Controllers may not process sensitive data without first obtaining the consumer’s consent (or a parent’s consent where processing data about a known child).

RESPONSE TO CONSUMER INQUIRES

Under the NHPA, controllers must respond to a data subject request within 45 days after receipt, with a 45-day extension available as reasonably necessary. There must be a method of appealing the controller’s denial of a request, and a decision on the appeal must be provided within 60 days of receipt of the appeal. If an appeal is denied, the decision must include a method for the consumer to submit a complaint with the attorney general.
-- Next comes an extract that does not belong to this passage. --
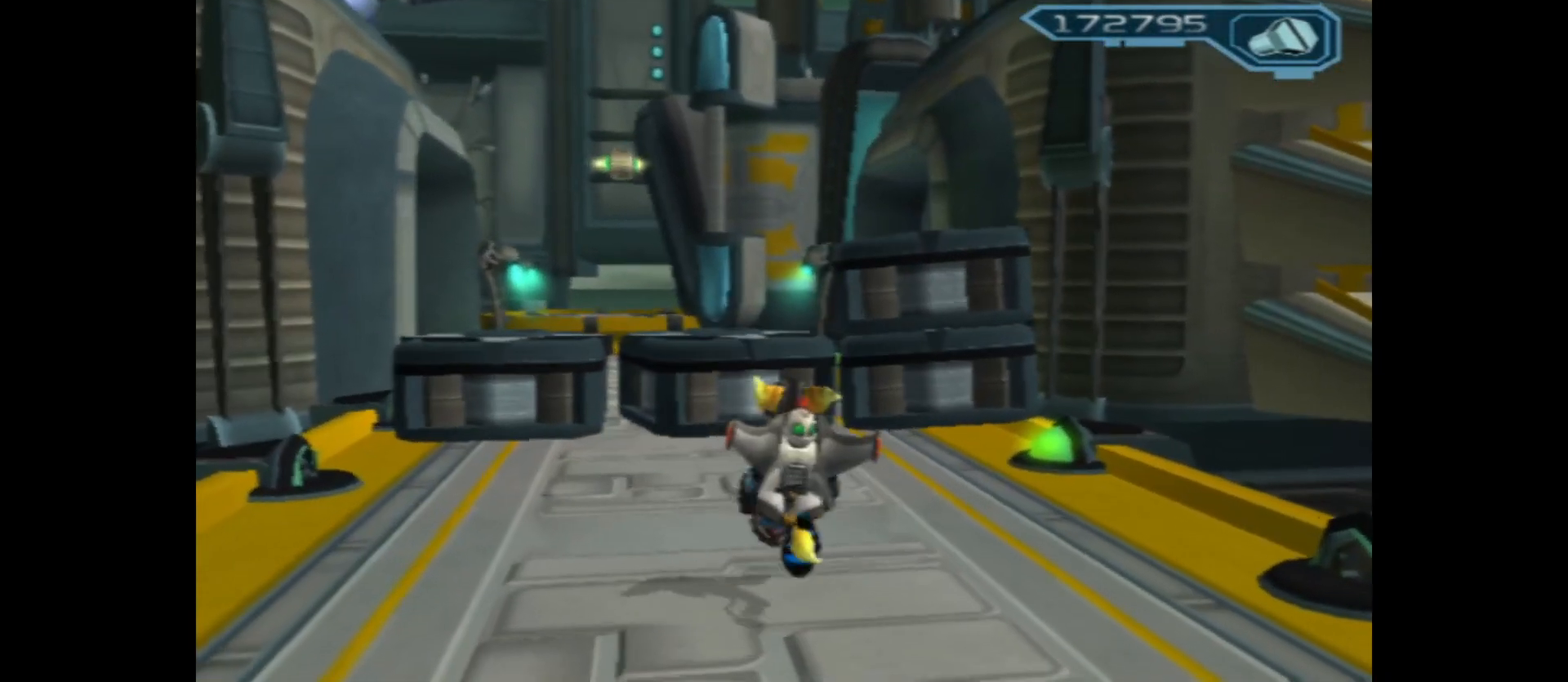
{"buttons": [], "left_stick": "center", "right_stick": "center", "events": [[200, "right_stick", "center"], [233, "left_stick", "center"]]}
DATA PROTECTION ASSESSMENTS

The NHPA requires “data protection assessments” be conducted whenever the controller is:

1. Processing personal data for targeted advertising;
2. Selling personal data;
3. Processing personal data for the purposes of profiling, where such profiling presents a reasonably foreseeable risk of unfair or deceptive treatment of consumers or result in other substantial injury to consumers; and
4. Processing sensitive data.

The assessment must identify and weigh the benefits to all stakeholders against the risks and potential harms, accounting for any potential mitigating steps that the controller could employ. Thankfully, the NHPA allows impact assessments completed pursuant to other state privacy laws to satisfy the assessment requirements of the NHPA.

Assessments are only required for any processing activities that occur on or after July 1, 2024.

WHEN DOES THE NHPA TAKE EFFECT?

The NHPA is slated to take effect January 1, 2025.